La storica descrive con precisione la strategia del governo: gestire la scarsità in modo calcolato, offrendo «briciole» di aiuto umanitario, tagliando ma non eliminando del tutto l'accesso a internet, e distribuendo ore di elettricità per mantenere la popolazione al limite senza che collassi. «Se scompaiono tutti, chi lavora? A chi danno ordini? È così macabro», scrive.
Ese quadro si inscrive in una crisi materiale senza precedenti. L'economia cubana accumula una contrazione superiore al 15% dal 2020, con una caduta stimata del 5% nel 2025 e una previsione peggiore per il 2026. Il sistema elettrico ha subito diversi blackout totali fino ad ora quest'anno, con deficit giornalieri che superano frequentemente i 2.000 MW. E Prisoners Defenders ha registrato 1.327 prigionieri politici alla fine di luglio, inclusi minori.
García González rifiuta anche la tentazione di confrontare Cuba con i peggiori scenari mondiali: «Il nostro confronto non può essere con il peggio, ma con i nostri vicini (solo Haiti sta peggio, e non in tutto) e comunque con ciò che eravamo prima». Ricorda che nel 1958 Cuba superava la maggior parte dei paesi latinoamericani in indicatori chiave, eppure fu spazzata via dalla rivoluzione che prometteva un cambiamento e che si trasformò in «una dittatura peggiore».
L'accademica esclude anche la violenza come via d'uscita: «La violenza come metodo di lotta è esclusa a livello globale, e la nostra stessa storia ci mostra che questa via non garantisce di uscire dalla dittatura verso la democrazia».
L'analisi del giovedì è la più recente di una serie di riflessioni che García González ha pubblicato nel corso del 2026. A maggio ha argomentato che «né Cuba è un'eccezione, né le dittature sono invincibili» e ha proposto di articolare un Movimento Civico Nazionale basato sulla lotta non violenta.
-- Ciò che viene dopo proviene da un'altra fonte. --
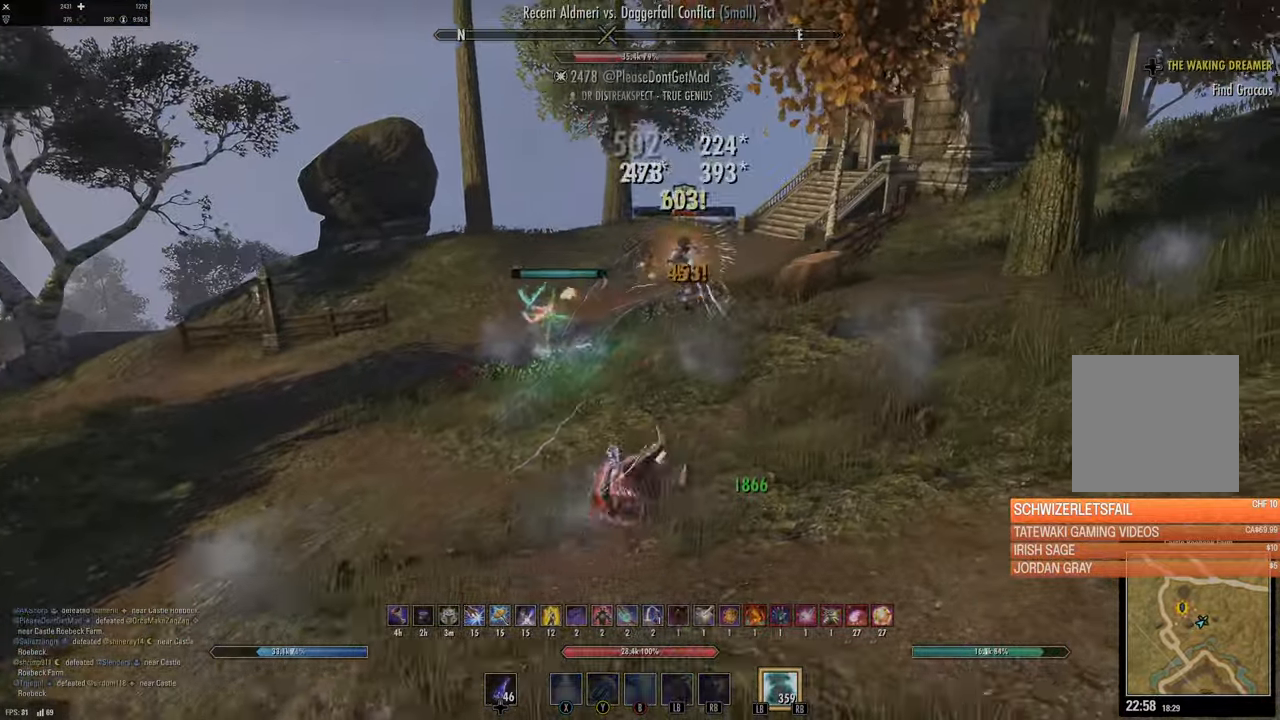
{"buttons": [], "left_stick": "up-right", "right_stick": "down-right", "events": [[183, "left_stick", "up"], [183, "right_stick", "center"], [250, "A", "down"], [317, "left_stick", "up-right"], [333, "A", "up"], [433, "right_stick", "down-right"]]}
Il 21 agosto ha concluso che «è finito il tempo per le riforme» e che Cuba ha bisogno di una trasformazione radicale, non di nuovi palliativi economici.
Il testo si conclude con una domanda che la stessa autrice lascia aperta —«Qual è quindi il cammino?»— e che rimanda alle sue precedenti proposte di articolazione civica. Prima, tuttavia, lancia il suo diagnóstico più cupo: «Anche se ogni giorno ci sembra di non poter stare peggio, ogni giorno stiamo peggio, e questa tendenza continuerà, perché siamo ancora sotto una dittatura totalitaria, che si interessa solo del controllo dei cittadini, della preservazione del potere e dell'immagine internazionale».